Strong demand at a Spanish bill auction on Tuesday offered some respite for peripheral debt in secondary markets but a rise in short-term borrowing costs underscored the challenges still facing the highly indebted country. Its austerity drive risks pushing the euro zone's fourth largest economy deeper into recession - a plight that could be exacerbated if yields rise to prohibitive levels.
Such concerns have started to seep through into money markets as the impact of one trillion euros worth of cheap European Central Bank funding injected into the financial system in December and February also start to fade. The euro/dollar one-year cross currency basis swap, which widens when lenders charge more for swapping euro interest payments on an underlying asset into dollars, was at -59 basis points, not far from -60 bps hit in the previous session - its widest in around six weeks.

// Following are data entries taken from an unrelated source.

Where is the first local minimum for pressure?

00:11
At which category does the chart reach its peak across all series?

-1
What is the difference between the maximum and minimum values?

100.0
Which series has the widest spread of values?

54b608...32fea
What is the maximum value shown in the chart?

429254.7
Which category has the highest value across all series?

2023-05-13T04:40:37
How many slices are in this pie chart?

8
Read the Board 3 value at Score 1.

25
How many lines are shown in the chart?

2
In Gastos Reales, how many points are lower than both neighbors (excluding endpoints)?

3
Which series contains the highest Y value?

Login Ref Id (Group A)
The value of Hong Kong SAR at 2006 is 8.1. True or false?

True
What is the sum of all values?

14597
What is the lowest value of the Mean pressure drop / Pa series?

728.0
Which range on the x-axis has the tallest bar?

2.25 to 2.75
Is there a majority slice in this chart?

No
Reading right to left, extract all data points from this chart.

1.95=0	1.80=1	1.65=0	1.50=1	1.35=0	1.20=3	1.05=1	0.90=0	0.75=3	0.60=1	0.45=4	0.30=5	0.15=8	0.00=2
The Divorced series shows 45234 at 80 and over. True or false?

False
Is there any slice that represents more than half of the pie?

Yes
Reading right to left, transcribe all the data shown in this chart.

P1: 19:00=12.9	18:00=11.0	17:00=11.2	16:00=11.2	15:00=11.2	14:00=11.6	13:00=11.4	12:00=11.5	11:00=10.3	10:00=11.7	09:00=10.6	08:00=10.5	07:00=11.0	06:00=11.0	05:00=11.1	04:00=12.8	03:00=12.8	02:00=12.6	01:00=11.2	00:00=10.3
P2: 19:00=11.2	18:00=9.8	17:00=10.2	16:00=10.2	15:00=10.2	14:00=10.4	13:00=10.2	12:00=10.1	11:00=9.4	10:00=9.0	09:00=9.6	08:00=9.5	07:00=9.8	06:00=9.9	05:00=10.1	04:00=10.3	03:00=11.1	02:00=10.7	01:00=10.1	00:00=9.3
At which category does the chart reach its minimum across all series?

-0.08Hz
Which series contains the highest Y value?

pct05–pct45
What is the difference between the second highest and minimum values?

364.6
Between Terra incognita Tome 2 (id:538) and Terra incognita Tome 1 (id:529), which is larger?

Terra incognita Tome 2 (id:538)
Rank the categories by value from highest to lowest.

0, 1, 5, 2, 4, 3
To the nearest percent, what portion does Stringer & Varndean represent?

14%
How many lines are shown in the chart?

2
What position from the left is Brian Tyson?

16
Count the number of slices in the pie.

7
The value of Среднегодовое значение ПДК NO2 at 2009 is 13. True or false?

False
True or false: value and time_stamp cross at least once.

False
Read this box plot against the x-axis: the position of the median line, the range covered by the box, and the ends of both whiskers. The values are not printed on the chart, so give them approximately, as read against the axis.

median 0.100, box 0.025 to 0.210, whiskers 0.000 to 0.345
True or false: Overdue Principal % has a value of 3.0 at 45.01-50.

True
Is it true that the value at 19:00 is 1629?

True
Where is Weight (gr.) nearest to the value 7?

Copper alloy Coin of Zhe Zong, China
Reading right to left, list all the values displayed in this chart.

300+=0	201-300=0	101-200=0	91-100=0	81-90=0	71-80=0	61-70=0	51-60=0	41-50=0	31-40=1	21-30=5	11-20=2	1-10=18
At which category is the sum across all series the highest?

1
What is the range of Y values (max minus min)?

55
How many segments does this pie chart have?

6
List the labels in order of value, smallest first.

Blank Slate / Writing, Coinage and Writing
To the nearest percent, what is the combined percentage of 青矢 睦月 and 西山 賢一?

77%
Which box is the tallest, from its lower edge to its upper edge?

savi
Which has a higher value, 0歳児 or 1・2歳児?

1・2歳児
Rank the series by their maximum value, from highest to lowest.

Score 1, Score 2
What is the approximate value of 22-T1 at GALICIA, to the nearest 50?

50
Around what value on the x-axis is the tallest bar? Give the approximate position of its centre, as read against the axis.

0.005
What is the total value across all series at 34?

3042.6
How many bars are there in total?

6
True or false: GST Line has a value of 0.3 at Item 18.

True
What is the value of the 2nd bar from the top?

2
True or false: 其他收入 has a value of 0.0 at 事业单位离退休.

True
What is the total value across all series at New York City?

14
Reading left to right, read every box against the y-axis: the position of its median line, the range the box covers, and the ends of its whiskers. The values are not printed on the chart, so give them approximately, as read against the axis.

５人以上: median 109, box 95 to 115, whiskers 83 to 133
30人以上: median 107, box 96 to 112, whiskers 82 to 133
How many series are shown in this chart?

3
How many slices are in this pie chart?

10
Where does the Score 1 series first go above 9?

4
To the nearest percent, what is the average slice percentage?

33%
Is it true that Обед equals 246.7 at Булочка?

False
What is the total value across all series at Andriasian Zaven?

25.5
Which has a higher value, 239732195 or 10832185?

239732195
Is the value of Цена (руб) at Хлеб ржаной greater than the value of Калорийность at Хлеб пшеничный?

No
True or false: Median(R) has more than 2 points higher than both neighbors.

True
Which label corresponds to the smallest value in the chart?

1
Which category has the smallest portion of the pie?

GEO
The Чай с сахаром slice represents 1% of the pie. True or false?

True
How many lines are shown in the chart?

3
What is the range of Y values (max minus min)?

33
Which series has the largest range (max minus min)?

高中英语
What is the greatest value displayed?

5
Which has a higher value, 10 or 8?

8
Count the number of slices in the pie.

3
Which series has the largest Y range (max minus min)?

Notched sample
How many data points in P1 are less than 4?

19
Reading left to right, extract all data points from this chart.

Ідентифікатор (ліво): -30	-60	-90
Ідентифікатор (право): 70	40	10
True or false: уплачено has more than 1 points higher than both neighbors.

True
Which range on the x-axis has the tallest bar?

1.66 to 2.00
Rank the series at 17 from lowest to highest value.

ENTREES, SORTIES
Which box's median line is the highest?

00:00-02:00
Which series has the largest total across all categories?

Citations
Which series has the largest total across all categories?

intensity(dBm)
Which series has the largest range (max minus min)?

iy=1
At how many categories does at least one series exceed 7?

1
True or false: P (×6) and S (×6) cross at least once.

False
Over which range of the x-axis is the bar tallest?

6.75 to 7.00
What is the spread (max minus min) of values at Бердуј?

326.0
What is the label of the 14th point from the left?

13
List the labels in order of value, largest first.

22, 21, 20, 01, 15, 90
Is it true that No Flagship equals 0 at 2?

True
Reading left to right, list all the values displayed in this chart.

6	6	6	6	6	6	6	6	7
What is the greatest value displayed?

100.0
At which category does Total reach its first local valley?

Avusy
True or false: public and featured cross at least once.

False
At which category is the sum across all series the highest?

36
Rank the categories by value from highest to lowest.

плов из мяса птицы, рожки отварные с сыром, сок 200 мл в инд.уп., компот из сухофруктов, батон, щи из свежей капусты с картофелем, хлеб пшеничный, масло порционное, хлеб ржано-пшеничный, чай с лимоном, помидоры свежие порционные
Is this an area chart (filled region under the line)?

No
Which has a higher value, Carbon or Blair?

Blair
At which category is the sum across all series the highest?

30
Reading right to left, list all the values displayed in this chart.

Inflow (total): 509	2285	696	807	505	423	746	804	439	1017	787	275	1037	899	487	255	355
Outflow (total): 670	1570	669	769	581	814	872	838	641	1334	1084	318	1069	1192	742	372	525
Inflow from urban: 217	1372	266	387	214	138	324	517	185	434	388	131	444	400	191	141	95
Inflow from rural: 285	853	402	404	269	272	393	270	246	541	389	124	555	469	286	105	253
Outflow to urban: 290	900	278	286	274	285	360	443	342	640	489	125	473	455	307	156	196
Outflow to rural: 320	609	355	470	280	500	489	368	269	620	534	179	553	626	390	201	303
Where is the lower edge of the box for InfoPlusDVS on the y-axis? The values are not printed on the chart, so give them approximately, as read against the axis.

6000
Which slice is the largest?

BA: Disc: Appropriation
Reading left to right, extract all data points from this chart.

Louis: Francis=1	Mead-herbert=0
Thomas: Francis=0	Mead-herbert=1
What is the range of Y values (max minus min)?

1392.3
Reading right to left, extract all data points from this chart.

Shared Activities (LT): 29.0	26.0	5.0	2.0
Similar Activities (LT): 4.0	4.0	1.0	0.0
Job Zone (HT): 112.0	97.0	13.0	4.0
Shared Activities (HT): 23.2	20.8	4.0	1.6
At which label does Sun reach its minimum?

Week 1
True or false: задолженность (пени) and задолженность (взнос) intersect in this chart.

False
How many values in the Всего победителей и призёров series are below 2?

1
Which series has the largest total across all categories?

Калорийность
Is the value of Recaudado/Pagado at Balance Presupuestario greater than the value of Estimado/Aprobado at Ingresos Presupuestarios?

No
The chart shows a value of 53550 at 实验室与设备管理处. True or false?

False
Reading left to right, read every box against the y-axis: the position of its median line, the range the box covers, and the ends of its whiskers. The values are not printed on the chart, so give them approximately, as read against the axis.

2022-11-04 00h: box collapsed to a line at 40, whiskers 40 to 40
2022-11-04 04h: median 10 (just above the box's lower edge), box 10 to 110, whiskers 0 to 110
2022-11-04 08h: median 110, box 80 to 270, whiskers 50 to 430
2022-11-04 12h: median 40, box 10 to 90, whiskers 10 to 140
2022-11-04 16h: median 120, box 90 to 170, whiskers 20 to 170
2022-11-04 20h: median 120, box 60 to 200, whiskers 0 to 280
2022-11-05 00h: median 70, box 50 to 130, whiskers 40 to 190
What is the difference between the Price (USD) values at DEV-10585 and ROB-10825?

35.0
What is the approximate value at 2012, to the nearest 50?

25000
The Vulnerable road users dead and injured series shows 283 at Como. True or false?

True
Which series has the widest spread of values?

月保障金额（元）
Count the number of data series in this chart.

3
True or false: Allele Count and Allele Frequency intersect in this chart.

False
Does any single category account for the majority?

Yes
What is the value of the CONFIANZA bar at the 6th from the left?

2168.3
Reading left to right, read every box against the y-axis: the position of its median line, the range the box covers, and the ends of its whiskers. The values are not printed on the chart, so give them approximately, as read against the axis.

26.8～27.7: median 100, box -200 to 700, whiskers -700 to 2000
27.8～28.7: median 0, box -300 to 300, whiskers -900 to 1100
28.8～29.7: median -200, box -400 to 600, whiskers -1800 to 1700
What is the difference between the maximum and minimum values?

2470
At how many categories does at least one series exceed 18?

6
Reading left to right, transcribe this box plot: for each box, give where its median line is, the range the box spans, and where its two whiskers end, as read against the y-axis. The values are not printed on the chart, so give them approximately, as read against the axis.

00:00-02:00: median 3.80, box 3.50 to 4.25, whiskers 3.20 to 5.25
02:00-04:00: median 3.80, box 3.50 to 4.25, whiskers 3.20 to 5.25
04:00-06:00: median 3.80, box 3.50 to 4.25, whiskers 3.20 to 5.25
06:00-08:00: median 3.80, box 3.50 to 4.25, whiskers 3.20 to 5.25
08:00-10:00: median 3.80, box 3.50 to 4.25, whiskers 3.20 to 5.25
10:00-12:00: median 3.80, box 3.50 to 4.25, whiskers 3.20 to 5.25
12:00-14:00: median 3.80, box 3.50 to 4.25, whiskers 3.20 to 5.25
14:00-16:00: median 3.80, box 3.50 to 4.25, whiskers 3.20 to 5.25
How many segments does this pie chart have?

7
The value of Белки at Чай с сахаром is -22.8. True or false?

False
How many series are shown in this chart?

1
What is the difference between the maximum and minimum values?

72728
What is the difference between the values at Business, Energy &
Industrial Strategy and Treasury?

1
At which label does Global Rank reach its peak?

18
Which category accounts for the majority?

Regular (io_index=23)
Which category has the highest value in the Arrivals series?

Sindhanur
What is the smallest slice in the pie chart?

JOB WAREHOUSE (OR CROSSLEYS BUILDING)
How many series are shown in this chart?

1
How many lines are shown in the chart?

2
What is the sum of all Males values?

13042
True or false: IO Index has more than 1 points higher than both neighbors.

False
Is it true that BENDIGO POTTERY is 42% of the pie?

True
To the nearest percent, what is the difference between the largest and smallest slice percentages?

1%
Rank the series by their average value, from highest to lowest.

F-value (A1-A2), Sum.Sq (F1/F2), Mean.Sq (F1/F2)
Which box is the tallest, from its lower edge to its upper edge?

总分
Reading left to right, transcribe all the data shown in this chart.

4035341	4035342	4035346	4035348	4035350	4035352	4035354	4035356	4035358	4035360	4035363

"It's Spain, as simple as that," said a trader, explaining the move. "What happens when there is a little bit of stress in the market - and it has been Spain for the last two weeks - (is that) the cross currency goes up because it's basically harder to get dollars."
Meanwhile, measures of counterparty risk in the interbank market have also stabilised since the beginning of April. The spread between three-month euro Libor rates and overnight indexed swap rates last stood at 31 bps, little changed from around 30 bps at the beginning of April.
In March, that same spread fell by more than 20 bps. "I guess it's a case of how much juice there was to be extracted from these ECB operations," Simon Smith, chief economist at FX Pro said. The Libor/OIS spread could nudge back towards 40 basis points over the next five to six weeks, Smith said. That would be less than half the levels reached in December of last year.